RECORD SET:
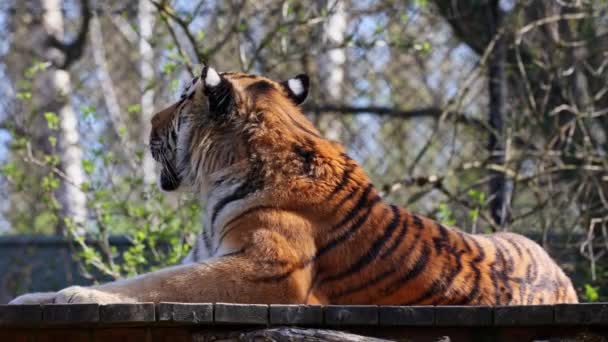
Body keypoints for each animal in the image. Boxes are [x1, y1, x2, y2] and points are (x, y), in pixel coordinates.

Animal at [11, 66, 576, 304]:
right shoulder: (211, 254)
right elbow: (144, 277)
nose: (149, 121)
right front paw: (38, 296)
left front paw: (75, 295)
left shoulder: (272, 268)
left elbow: (156, 285)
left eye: (181, 99)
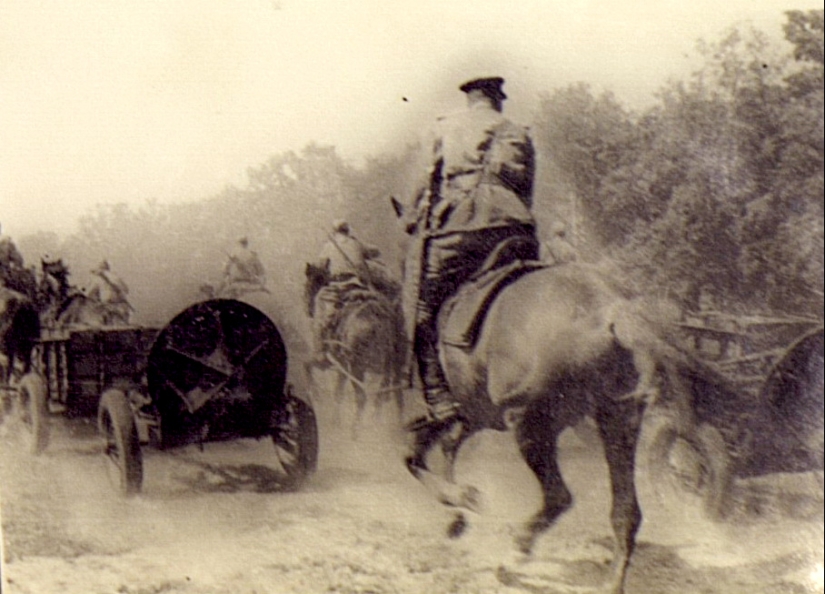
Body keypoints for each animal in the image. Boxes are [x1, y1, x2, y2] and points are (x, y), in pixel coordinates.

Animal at [402, 262, 724, 592]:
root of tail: (612, 312)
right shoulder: (473, 415)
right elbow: (435, 449)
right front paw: (457, 515)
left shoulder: (462, 413)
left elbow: (416, 454)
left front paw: (462, 501)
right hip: (617, 420)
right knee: (626, 511)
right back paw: (611, 582)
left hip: (530, 424)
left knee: (559, 496)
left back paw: (515, 553)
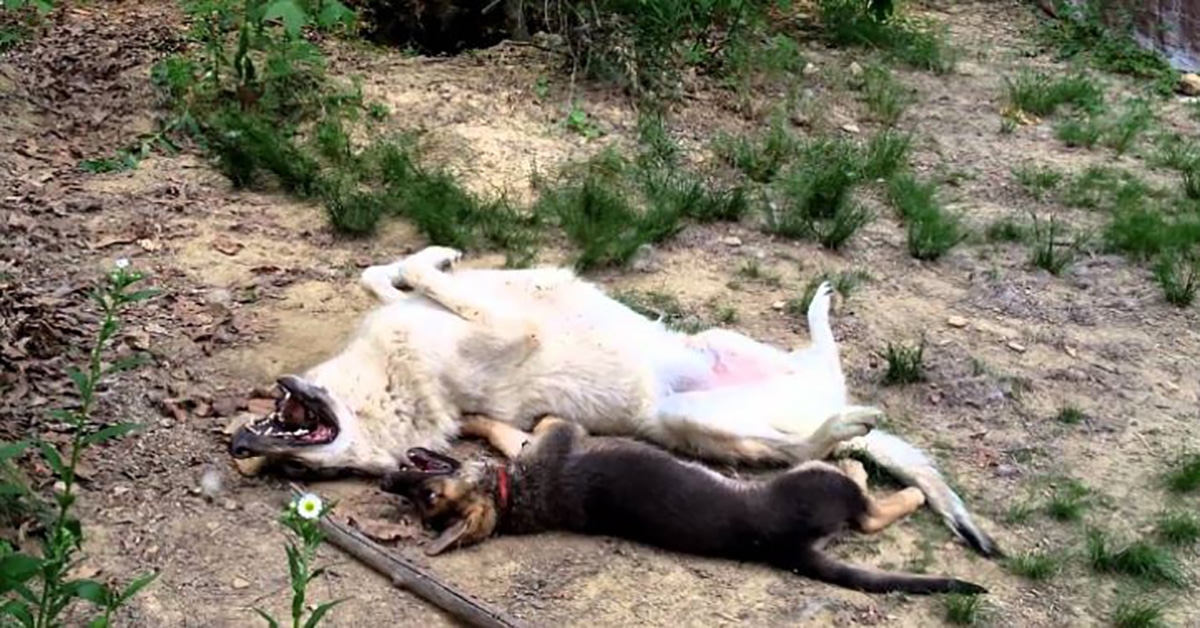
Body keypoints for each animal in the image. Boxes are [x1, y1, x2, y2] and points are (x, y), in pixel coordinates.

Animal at [229, 246, 998, 554]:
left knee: (827, 360)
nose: (237, 444)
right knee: (817, 439)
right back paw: (849, 416)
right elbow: (410, 276)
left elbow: (391, 273)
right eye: (294, 474)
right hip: (693, 422)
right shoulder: (505, 329)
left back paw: (821, 307)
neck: (397, 385)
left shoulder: (466, 312)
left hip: (720, 339)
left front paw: (437, 255)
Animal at [381, 417, 984, 595]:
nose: (388, 479)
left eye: (425, 494)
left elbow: (503, 430)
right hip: (816, 485)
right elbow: (522, 428)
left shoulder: (536, 445)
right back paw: (874, 473)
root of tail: (785, 549)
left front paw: (471, 421)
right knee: (869, 509)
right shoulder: (555, 433)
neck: (512, 498)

WHAT THE TASK ASKS:
Leave out the pictures and copy the rest of the material above exactly.

SOLUTION TO THE PROBLEM:
Body keypoints for each animal in the image. Boxes are [x1, y1, x2, y2] and points are (x, y), in pixel coordinates.

Animal at [11, 66, 576, 304]:
right shoulder: (211, 254)
right elbow: (144, 277)
nose: (149, 121)
right front paw: (38, 296)
left front paw: (75, 295)
left shoulder: (272, 268)
left elbow: (156, 285)
left eye: (181, 99)
Body keypoints for each animal in the image. Boxes are [x1, y1, x2, y2] and points are (x, y), in pixel coordinates.

Animal at [402, 262, 724, 592]:
root of tail: (612, 312)
right shoulder: (473, 415)
right elbow: (435, 449)
right front paw: (457, 515)
left shoulder: (462, 413)
left elbow: (416, 454)
left front paw: (462, 501)
right hip: (617, 420)
right knee: (626, 511)
right back paw: (611, 582)
left hip: (530, 424)
left knee: (559, 496)
left back paw: (515, 553)
Body keypoints for each animal in the image. Boxes are [x1, y1, x2, y2] and points are (x, y), in pixel coordinates.

Animal at [229, 246, 998, 554]:
left knee: (827, 360)
nose: (237, 444)
right knee: (817, 439)
right back paw: (849, 416)
right elbow: (410, 276)
left elbow: (391, 273)
right eye: (294, 474)
right hip: (693, 422)
right shoulder: (505, 329)
left back paw: (821, 307)
neck: (397, 385)
left shoulder: (466, 312)
left hip: (720, 339)
left front paw: (437, 255)
Animal at [381, 417, 984, 595]:
nose: (388, 479)
left eye: (425, 494)
left elbow: (503, 430)
right hip: (816, 485)
right elbow: (522, 428)
left shoulder: (536, 445)
right back paw: (874, 473)
root of tail: (785, 549)
left front paw: (471, 421)
right knee: (869, 509)
right shoulder: (555, 433)
neck: (512, 498)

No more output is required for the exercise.